Educating Entrepreneurs: A Little Maker, A Whole Lot Of Genius

Source: ASIDE, 2014 - RPH Recycle Water Bottle Holders
While we think highly of incorporating maker education “back into” the school environment, leadership should never have let it go to begin with for the sake of test preparation. We lock up or throw away the blocks in kindergarten or cancel a kindergarten performance so kids can focus on college prep. Who are we kidding? We know this sounds ridiculous, but it happens.

Even in the May issue of Leading and Learning With Technology from ISTE, almost every article on maker, flip, STEM, and coding justifies these teaching approaches with a qualifier that kids who have access to these programs do better on standardized tests. Is that what matters? Are all programs to be judged on how well they perform on standardized tests, or do we want programs that demonstrate raw critical thinking that pushes kids out of their comfort zones to engage with material, design what they want, and try to market it to the hilt?

Source: ASIDE, 2014 - Stress Squishy
For the last four years, we’ve witnessed the entrepreneur program run in the fifth grade do just that. It’s tough at first. Ideation does not always come easily for kids, and working through honest criticism on par, but not quite as intense, as the famed television program “Shark Tank” can be tough on our praised youth to swallow. We’ve seen partnerships split up, but not friendships; parents who want to help, but can’t; and kids so frustrated they want to quit, but we won’t let them. So what’s the take away?
Source: ASIDE, 2014 - Point Protection

Well, it’s one of the highlights of their middle school years, because we allow them to time to develop their genius. No, not the genius we often associate with intelligence, but the one that Rick Ackerly refers to in his book, The Genius in Every Child: Encouraging Character, Curiosity, and Creativity in Children. It’s when we partner with our learners’ genius “to create conditions for self-actualization.” The sky is the limit as long as you can justify your idea and cost, and build a prototype to make sure it works.

Watching these kids go out on limb and take a chance on their ideas is a critical skill not only for this project, but also for life. Some of the highlights are scattered through this post, and many of these young entrepreneurs were determined to bring their ideas to market their way. Make or lose money, their determination can be fierce. For these young entrepreneurs, it did not matter if they had it wrong. It’s all part of the process, and we've yet to see passion not win out. Seeing it all come together at the entrepreneur fair is the most rewarding, and sometimes emotional, eureka moment. They get it.

Source: ASIDE, 2014 - Smart Soap
We’ve watched the program grow over the last four years. It was no surprise that the final products for this spring were beyond our expectations, and it was not just the items at the fair. It was the enthusiasm of the student visitors moving up in grades talking about ideas, and the upper classes reminiscing about their experiences. The supporting for their peers was overwhelming.

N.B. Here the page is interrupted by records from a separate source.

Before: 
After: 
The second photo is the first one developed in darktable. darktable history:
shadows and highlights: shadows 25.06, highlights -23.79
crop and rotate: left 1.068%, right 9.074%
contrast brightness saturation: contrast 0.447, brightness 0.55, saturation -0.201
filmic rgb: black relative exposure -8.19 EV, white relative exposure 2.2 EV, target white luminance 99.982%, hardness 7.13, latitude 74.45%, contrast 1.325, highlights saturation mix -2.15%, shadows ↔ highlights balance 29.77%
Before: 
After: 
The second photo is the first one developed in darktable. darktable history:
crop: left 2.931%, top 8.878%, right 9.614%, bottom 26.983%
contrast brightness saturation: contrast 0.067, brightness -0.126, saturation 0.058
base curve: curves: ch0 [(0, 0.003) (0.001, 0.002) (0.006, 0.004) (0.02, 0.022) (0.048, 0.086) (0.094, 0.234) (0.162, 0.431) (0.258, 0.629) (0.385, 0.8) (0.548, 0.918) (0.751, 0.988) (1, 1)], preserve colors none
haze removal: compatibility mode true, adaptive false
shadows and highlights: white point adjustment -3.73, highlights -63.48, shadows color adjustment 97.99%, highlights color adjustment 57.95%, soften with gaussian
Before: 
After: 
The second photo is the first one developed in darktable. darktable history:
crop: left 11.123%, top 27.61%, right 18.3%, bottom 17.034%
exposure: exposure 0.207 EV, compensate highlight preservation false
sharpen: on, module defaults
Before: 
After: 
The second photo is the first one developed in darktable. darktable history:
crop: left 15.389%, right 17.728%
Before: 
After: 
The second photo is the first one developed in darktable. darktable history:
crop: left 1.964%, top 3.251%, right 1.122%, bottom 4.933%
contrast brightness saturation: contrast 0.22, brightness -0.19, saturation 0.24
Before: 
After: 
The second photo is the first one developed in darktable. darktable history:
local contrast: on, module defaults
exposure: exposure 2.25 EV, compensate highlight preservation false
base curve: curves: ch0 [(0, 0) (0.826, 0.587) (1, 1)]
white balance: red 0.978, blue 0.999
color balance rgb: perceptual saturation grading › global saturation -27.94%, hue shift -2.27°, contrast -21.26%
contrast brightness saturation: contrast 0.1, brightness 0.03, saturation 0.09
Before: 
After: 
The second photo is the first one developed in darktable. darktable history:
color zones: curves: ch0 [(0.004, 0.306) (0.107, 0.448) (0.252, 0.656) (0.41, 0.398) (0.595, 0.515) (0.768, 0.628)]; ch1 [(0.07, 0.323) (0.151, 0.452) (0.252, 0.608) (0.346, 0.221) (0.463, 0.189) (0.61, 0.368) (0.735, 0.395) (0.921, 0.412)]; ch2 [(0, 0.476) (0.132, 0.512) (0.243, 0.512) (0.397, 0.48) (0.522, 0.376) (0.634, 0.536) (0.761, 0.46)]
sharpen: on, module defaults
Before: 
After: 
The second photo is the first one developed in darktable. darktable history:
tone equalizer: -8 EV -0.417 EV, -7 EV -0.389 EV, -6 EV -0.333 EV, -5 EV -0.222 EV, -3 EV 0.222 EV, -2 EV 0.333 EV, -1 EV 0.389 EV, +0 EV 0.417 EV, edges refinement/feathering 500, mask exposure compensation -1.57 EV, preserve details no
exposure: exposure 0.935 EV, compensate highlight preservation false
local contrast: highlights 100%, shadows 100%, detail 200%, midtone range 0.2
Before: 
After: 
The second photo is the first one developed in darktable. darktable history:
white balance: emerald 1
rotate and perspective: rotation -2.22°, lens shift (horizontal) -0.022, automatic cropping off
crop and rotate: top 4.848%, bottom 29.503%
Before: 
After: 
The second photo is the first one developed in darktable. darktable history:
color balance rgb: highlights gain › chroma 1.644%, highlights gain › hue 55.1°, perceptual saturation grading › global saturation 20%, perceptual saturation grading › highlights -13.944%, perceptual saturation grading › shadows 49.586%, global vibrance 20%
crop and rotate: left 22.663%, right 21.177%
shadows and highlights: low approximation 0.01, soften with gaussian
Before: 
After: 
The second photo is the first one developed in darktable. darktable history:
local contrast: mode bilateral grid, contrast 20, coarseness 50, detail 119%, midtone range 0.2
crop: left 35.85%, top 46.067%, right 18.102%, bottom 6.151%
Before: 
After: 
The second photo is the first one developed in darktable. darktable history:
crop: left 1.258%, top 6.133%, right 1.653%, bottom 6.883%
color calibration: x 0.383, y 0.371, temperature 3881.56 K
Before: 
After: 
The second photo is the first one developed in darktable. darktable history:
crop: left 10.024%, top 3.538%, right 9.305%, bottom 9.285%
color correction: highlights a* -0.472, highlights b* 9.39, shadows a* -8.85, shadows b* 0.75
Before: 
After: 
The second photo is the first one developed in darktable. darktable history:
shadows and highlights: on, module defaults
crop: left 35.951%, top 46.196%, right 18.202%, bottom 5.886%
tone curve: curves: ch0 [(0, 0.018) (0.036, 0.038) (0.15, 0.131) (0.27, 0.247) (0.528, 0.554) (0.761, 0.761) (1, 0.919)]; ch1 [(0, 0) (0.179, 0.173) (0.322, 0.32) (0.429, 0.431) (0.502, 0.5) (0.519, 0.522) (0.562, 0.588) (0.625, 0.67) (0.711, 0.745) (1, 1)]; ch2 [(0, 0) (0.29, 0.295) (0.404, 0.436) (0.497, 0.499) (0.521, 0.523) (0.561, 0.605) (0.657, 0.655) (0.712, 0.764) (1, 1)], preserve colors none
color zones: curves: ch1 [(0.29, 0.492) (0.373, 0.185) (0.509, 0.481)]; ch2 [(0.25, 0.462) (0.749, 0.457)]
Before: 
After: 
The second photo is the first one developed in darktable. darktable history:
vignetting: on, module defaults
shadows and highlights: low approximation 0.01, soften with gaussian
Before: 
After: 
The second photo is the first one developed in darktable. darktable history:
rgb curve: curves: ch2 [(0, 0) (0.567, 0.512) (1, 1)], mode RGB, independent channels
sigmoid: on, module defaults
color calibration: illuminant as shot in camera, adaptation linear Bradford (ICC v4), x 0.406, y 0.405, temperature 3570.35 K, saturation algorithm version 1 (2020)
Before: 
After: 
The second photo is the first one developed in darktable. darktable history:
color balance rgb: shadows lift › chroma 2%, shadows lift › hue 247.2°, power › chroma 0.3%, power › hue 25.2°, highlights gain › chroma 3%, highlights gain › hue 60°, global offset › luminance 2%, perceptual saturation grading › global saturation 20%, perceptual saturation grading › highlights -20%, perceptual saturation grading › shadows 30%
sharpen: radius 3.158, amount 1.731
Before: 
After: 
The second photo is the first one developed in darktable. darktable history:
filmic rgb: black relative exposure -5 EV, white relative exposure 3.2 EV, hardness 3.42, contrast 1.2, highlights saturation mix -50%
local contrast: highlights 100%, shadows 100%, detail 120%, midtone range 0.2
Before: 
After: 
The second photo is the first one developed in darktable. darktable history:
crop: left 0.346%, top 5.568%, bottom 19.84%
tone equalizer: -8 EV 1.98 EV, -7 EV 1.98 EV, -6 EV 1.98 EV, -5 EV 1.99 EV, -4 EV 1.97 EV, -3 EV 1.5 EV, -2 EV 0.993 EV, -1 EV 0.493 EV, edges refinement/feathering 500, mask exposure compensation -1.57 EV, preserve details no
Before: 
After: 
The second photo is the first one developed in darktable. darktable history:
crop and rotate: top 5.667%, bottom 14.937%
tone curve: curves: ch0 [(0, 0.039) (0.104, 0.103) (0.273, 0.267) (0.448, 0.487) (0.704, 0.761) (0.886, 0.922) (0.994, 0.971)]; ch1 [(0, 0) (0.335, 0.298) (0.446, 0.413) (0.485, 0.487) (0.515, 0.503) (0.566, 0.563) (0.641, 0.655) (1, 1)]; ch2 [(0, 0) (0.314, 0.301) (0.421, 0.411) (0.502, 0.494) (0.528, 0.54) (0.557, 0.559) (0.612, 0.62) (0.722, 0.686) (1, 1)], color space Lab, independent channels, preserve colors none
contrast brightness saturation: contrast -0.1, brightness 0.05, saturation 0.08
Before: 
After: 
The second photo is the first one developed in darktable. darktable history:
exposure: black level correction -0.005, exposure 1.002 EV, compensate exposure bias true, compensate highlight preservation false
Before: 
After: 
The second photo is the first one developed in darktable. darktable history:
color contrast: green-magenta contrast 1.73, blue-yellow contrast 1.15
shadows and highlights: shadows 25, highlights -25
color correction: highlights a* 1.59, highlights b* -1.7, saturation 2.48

Source: ASIDE, 2014 - E & V's Stylish Stands
It’s that moment when the school community, including administrators, parents, and teachers, hear from these young entrepreneurs, see the extraordinary amount of work these kids put into their ideas, and realize this project is genius at work. The seeds of “I can be entrepreneur” are real, and the stimulation in seeing young minds believe in themselves is pure joy.